SEATTLE, WA — Golden Age of TV star Jim Nabors—who played lovable but innocent marine in “Gomer Pyle: USMC” during the 1960s—has tied the knot with his longtime partner, Stan Cadwallader.
Nabors, 82, flew with Cadwallader, 64, a macadamia nut farmer from Hawaii and his partner of 38 years, to Seattle (where gay marriage is legal, as in the rest of Washington State) for a ceremony presided over by a friend of Nabors who serves as a judge.
Nabors and Cadwallader, whom the actor calls his “best friend,” own a macadamia farm that is part of the National Tropical Botanical Garden on the Hawaiian island of Maui.
There is an urban legend which maintains that Nabors and actor Rock Hudson were married in the 1970s, but the two were never more than friends.
As Hudson himself recounted during a 1985 interview (the actor died in October of that year, the first major celebrity to die from an AIDS-related illness), the Nabors marriage myth originated with a group of Huntington Beach, California gays whose annual parties included joke invitations.

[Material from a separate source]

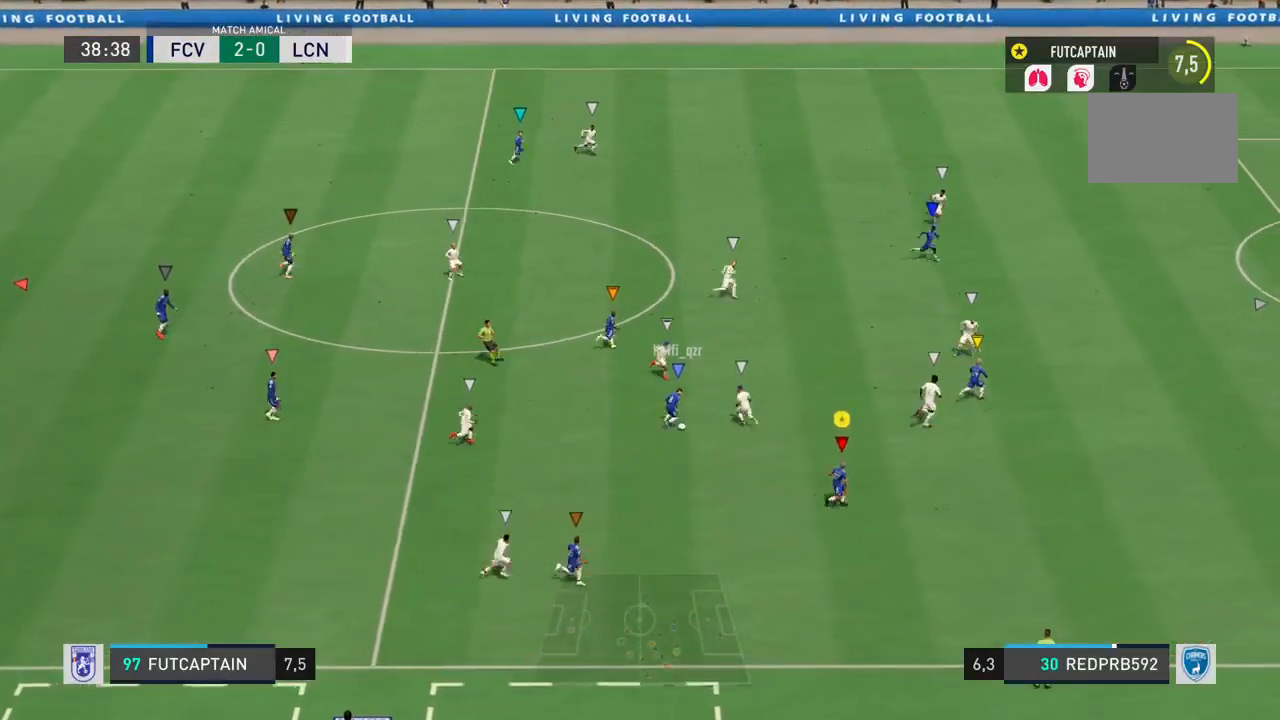
{"dt_ms": 500, "buttons": ["R2"], "left_stick": "right", "right_stick": "center", "events": []}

“There appears to be a couple of elderly or middle-aged homosexuals who live in Huntingdon Beach, which is just down the coast from Los Angeles, who every year give a party, a big party, 500 people or so,” Hudson explained.
“And they invite everyone they know. It’s an engraved invitation, and to make it amusing they will say ‘You’re cordially invited to the coronation of Queen Elizabeth in Huntingdon Beach.’ One year the invitation was, ‘You are cordially invited to the wedding reception of Rock Hudson and Jim Nabors,’” with the punch line being that Hudson would take the surname of Nabors’ character, Gomer Pyle, becoming “Rock Pyle.”
Those who didn’t get the joke spread the rumor.
“It went all over the country,” Hudson said, even though Nabors was datingCadwallader, whom he married last month.
Both Nabors and Hudson were closeted at that time, and because of the fear they might be outed, never spoke to the other again.